++++ TEXT PASSAGE ++++

When the Puzzle Is the Training: Designing Escape Rooms as Experiential Learning

Escape rooms aren’t new, and neither is the idea of leveraging them for classrooms or professional development. What is fresh is treating escape rooms not as a trendy wrapper for content but as a deliberate experiential learning method where the puzzles themselves are the training. In our work designing educational escape rooms across sectors — from higher education to corporate L&D — we’ve seen this approach consistently increase engagement, deepen learning, and generate evidence of impact you can actually measure.

From incidental learning to intentional outcomes

Entertainment-focused escape rooms often spark incidental learning: you discover things about teamwork, problem-solving, and yourself (perhaps that your competitive streak surfaces under pressure!). But the core actions—finding a four-digit code, matching it to a red lock, and opening a box—rarely map to explicit learning outcomes.

In educational escape rooms, we flip this: the puzzle mechanics become the skill practice. If your learning goal is conflict management, the “lock” isn’t a keypad; it’s a branching dialogue that requires learners to recognise triggers, practice de-escalation moves, and sequence responses. Solving the puzzle demands that they use conflict strategies—not simply recall a definition. By the time they “unlock” the solution, they’ve rehearsed the target behaviours in context.

++++ INFORMATION ++++

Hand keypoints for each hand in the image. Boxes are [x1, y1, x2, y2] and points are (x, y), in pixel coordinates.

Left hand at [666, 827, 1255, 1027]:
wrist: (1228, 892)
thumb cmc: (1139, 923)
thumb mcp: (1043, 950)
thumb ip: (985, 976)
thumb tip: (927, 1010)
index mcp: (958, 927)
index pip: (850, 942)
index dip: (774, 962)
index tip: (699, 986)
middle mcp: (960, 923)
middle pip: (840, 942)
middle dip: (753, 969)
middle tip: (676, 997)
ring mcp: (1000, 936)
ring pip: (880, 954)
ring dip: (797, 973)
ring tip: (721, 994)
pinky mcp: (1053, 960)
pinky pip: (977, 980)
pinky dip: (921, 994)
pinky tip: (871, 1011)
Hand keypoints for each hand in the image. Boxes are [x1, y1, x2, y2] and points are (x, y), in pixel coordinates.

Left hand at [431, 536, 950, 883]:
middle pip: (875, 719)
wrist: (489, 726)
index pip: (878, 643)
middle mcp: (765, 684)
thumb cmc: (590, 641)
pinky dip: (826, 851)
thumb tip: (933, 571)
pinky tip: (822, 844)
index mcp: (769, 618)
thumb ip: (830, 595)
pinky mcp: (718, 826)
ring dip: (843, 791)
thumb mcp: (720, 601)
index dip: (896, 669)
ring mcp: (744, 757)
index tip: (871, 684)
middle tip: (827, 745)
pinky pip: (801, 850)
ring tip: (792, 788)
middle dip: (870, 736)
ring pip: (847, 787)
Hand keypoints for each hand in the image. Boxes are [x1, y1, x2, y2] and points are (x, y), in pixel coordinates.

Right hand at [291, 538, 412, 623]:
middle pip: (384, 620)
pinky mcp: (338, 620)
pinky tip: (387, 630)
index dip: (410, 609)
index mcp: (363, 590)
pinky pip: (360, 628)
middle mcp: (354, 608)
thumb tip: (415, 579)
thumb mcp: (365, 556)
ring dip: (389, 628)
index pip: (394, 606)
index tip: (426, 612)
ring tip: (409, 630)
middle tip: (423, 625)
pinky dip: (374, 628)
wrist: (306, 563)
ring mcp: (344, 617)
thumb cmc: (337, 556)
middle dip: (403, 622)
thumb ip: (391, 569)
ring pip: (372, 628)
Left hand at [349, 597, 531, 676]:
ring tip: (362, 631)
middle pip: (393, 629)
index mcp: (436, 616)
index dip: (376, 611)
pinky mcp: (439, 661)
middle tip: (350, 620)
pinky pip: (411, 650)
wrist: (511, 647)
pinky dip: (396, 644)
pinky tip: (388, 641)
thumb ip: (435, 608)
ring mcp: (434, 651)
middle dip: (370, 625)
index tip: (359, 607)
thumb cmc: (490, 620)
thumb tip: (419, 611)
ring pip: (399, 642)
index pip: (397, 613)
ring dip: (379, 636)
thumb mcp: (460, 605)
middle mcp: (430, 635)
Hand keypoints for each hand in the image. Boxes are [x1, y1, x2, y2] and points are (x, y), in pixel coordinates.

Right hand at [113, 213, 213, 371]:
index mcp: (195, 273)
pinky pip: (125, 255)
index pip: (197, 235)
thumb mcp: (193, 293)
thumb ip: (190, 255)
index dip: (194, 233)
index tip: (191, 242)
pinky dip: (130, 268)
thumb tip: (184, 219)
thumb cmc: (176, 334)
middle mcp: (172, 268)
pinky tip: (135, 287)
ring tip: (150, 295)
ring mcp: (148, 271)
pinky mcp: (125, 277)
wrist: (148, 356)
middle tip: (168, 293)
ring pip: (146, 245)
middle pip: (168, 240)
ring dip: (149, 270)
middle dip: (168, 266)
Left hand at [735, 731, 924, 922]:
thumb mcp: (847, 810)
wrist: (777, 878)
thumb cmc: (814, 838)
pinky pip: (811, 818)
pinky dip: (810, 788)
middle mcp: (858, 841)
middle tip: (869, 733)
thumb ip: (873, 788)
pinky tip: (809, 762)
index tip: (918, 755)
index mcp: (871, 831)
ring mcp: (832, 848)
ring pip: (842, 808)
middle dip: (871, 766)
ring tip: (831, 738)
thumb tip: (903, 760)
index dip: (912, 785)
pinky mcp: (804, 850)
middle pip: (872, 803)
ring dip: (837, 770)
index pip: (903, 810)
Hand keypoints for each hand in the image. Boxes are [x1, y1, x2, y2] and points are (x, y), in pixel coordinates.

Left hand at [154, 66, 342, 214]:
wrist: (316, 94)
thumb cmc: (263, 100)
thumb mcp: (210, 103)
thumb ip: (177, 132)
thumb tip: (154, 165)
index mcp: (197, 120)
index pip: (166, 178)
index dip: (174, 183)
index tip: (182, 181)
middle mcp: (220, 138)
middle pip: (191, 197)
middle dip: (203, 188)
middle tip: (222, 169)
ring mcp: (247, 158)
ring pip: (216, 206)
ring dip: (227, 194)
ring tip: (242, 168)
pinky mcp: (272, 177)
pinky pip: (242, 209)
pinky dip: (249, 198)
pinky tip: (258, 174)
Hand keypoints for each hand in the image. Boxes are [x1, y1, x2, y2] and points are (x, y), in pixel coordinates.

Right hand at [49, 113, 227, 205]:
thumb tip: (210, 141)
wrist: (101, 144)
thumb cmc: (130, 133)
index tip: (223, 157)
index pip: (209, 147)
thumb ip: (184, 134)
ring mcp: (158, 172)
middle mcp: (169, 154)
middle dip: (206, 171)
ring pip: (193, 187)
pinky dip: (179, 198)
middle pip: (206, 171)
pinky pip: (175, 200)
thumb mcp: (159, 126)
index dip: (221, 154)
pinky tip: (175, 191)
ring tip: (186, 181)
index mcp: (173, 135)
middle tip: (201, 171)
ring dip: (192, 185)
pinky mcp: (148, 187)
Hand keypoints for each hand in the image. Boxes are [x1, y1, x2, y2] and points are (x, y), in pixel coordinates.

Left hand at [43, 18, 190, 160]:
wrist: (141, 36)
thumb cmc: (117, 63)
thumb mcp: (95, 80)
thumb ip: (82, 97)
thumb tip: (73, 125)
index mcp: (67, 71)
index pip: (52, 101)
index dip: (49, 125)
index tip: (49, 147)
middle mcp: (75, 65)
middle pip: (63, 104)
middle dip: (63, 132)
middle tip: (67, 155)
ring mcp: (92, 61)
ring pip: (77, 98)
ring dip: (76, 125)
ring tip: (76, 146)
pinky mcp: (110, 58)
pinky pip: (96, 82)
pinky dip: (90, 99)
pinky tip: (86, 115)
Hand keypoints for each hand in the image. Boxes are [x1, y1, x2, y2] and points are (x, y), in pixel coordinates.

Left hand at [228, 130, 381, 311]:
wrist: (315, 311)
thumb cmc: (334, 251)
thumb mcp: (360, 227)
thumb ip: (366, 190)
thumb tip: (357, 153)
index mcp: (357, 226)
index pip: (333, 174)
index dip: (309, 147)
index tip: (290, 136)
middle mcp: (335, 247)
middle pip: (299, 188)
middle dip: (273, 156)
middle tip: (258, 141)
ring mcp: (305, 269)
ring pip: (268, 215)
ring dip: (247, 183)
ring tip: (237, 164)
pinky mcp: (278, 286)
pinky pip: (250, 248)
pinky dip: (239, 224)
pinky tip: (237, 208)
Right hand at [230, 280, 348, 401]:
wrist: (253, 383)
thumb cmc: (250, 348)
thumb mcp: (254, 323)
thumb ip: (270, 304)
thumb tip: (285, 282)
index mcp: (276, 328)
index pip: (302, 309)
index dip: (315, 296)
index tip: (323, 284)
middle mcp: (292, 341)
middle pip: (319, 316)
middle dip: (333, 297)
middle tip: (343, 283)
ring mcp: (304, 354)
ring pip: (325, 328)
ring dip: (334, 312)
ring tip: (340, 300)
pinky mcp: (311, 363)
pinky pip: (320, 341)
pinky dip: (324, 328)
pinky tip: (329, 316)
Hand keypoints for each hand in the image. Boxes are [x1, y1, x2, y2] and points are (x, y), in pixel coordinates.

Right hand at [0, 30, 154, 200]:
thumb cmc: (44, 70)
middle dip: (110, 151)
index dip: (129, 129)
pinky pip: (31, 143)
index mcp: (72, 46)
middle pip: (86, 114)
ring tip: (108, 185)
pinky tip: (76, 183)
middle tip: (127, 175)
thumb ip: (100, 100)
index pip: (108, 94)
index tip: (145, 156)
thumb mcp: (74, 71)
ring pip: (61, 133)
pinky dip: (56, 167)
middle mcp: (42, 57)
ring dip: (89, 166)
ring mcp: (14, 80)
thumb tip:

++++

Write out the passage about educational escape rooms word for word, from "From incidental learning" up to and including "explicit learning outcomes.".

• _WRITTEN SOLUTION_:
From incidental learning to intentional outcomes

Entertainment-focused escape rooms often spark incidental learning: you discover things about teamwork, problem-solving, and yourself (perhaps that your competitive streak surfaces under pressure!). But the core actions—finding a four-digit code, matching it to a red lock, and opening a box—rarely map to explicit learning outcomes.